Every now and then, he'd cross the path of the fox, and he'd move on before the animal could make its formal farewells and depart. But somewhere along the way - who knew how many days had passed? he chanced upon the creature in the back yard of a house he vaguely knew. It had its head in the rubbish, and was rifling through the muck with no little enthusiasm. Will had better places to linger than here, and was about to depart for those places, but the fox turned its besmirched face his way and said:

'Do you remember this yard?' Will didn't answer. He hadn't spoken to anybody in a long time, and didn't particularly want to start talking now. But the fox was ready with an answer anyhow. 'This is Lewis's house,' the creature said. 'Lewis? The poet?' he prompted. Will remembered. 'This is where you saw a raccoon, so rumour tells, doing much as I'm doing now.'

Will broke his silence, finally. 'I did?' he said.

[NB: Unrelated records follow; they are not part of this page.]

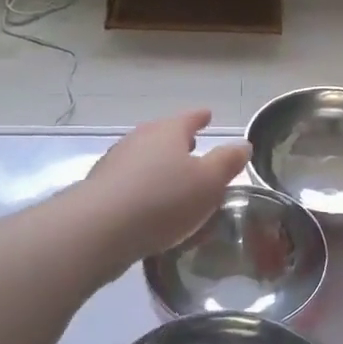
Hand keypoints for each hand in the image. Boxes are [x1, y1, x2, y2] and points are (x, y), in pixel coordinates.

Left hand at [83, 110, 250, 261]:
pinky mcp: (100, 189)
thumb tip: (243, 144)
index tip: (208, 115)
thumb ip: (227, 162)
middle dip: (178, 141)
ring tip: (172, 179)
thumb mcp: (209, 182)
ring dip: (158, 165)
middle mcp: (139, 140)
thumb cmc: (163, 199)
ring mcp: (115, 163)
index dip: (200, 117)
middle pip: (162, 135)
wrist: (100, 229)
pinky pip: (129, 182)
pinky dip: (142, 186)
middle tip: (192, 147)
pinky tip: (148, 204)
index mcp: (167, 132)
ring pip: (143, 158)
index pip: (189, 118)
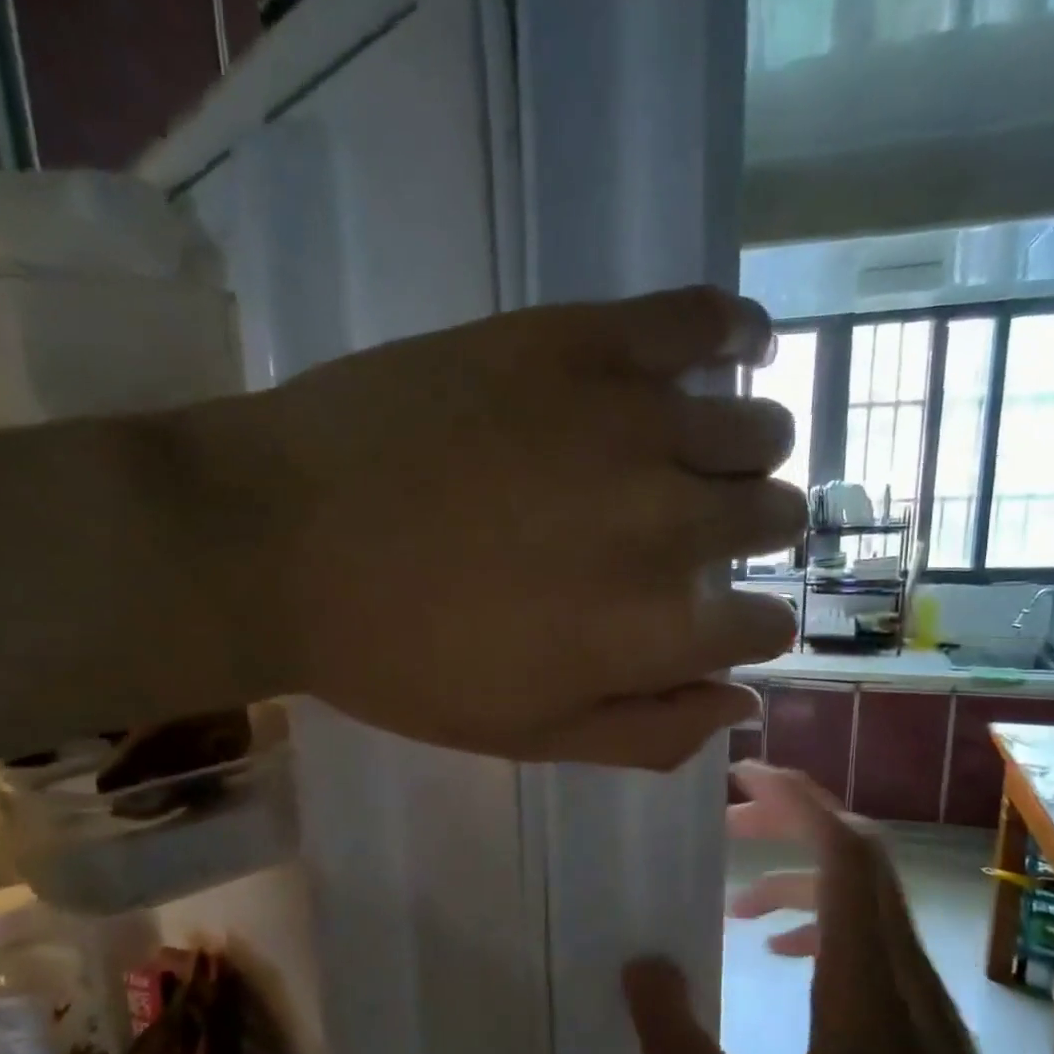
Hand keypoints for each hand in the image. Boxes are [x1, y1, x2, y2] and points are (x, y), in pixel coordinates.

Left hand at [172, 287, 803, 767]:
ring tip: (698, 457)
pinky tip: (736, 348)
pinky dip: (737, 332)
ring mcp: (631, 422)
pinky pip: (703, 317)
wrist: (278, 542)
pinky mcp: (581, 341)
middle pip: (775, 519)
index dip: (750, 627)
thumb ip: (647, 732)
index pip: (764, 627)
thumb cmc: (400, 659)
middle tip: (697, 535)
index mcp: (654, 631)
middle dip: (753, 537)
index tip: (720, 619)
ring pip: (757, 428)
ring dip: (746, 455)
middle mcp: (671, 524)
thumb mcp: (526, 736)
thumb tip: (743, 703)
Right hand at [624, 763, 1053, 1053]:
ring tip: (738, 906)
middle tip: (725, 825)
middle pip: (862, 858)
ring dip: (804, 877)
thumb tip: (639, 966)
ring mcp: (928, 1004)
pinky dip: (826, 924)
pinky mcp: (931, 1032)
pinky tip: (788, 963)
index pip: (846, 852)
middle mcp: (906, 977)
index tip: (742, 775)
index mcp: (868, 988)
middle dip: (793, 822)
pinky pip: (876, 943)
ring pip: (871, 900)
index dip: (798, 799)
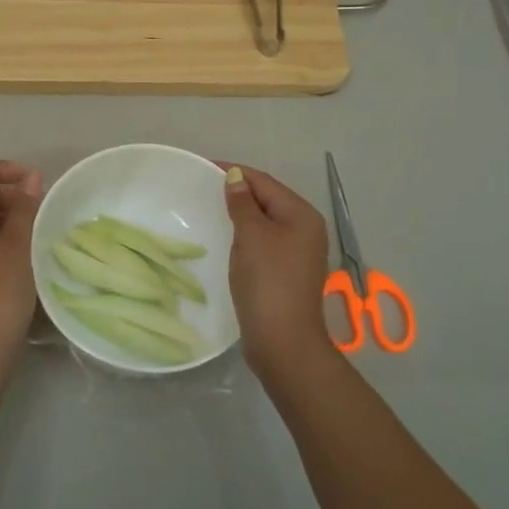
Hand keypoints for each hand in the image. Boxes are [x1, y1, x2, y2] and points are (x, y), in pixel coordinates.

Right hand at [221, 164, 332, 370]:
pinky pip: (264, 241)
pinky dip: (246, 235)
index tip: (203, 168)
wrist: (283, 340)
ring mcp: (298, 252)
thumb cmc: (267, 281)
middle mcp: (306, 229)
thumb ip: (242, 203)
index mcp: (301, 214)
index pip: (264, 182)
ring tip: (210, 210)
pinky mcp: (287, 271)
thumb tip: (235, 177)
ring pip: (265, 221)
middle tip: (203, 189)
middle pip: (267, 199)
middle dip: (238, 192)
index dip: (235, 172)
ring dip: (241, 214)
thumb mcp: (251, 236)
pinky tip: (227, 239)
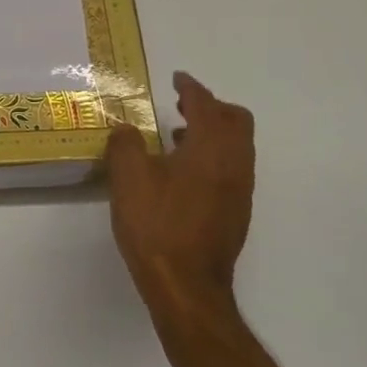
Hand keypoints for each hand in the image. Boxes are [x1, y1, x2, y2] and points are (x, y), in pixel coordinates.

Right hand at [105, 72, 255, 324]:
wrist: (187, 287)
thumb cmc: (157, 225)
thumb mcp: (128, 177)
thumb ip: (126, 144)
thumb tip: (128, 130)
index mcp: (211, 147)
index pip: (206, 104)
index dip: (190, 87)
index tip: (177, 79)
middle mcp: (234, 163)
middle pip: (235, 120)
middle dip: (210, 107)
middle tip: (182, 106)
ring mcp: (240, 190)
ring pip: (236, 146)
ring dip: (211, 133)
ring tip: (176, 137)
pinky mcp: (236, 213)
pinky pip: (231, 168)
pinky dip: (212, 157)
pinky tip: (181, 174)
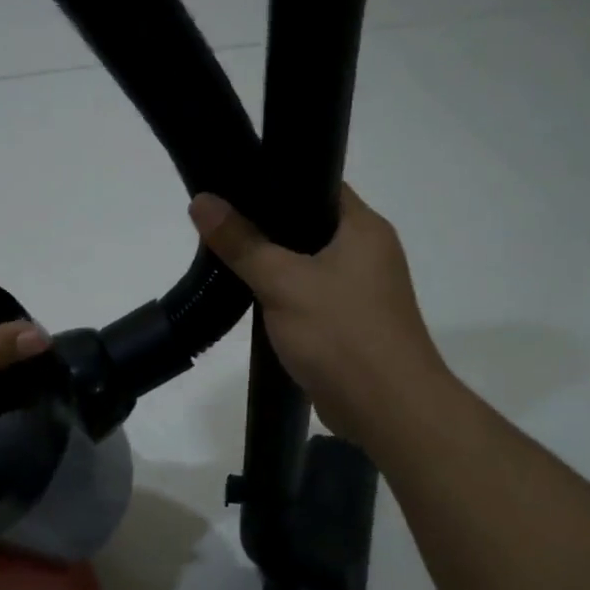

'You did. But that's not why you're here.'

'No ...' Will said, now sensing the significance of his presence.

'You know why, don't you?'

'Yes. I'm afraid I do.'

So saying, he left the yard, and went out into the street. It was early evening, the sky still warm with light towards the west. He walked along Cumberland to Noe; then on to 19th and so to Castro Street. The sidewalks were already crowded, so he assumed it was either Friday or Saturday; a night when people were casting off the restraints of the working week and were out on the town.

He didn't know what form he had travelling here, but he soon found out. He was nobody; he was nothing. Not a single gaze came his way as he climbed Castro; not even to despise him. He walked amongst the beauties and the watchers of beauties (and who here wasn't one or the other?) unnoticed, past the tourists out to see how homosexual heaven might look, and the hustlers, checking their pants and their reflections, and the high queens, pronouncing on every other sight they saw; and the sad, sick men who were out because they feared they'd not see another party-night. He passed through this throng like the ghost he'd perhaps become, his trek bringing him at last to the house at the summit where Patrick lived.

I've come to see him die, he realized. He looked around him for some sign of the fox, but the scurrilous animal, having brought him here, was now hiding its head. He was alone in this business; already slipping up the steps and through the door into the hallway. Here he halted for a moment, to gather his wits. This was the first place of human habitation he'd visited in a little while, and it felt like a tomb to him: the silent walls, the roof keeping out the sky. He wanted to turn and leave; to get back out into the open air. But as he started up the stairs to the apartment door, the memories began to come. He'd undressed Patrick climbing these stairs, so eager to have him naked he couldn't wait until the key was in the lock; stumbled over the threshold, hauling his lover's shirt from his pants, fumbling with his belt, telling Patrick how fine he was, how perfect in every particular: chest and nipples and belly and prick. No man in Castro had been more beautiful; nor any wanted him more in return.

He was at the apartment door now; and through it; and moving towards the bedroom. Somebody was crying there, pitifully. He hesitated before entering, afraid of what he would discover on the other side. Then he heard Patrick speak.

'Please stop that,' he said, gently, 'it's very depressing.'

I'm not too late, Will thought, and slipped through the door into the bedroom.

Rafael was standing at the window, obediently stifling his tears. Adrianna was sitting on the bed, watching her patient, who had before him a bowl of vanilla pudding. His condition had deteriorated considerably in the days since Will had departed for England. He'd lost weight, and his pallor was sickly, his eyes sunk in bruisy shadow. Plainly he needed to sleep; his lids were heavy, his features slack with exhaustion. But Adrianna was gently insisting he first finish his food, which he did, conscientiously scraping the bowl to be sure he'd eaten it all.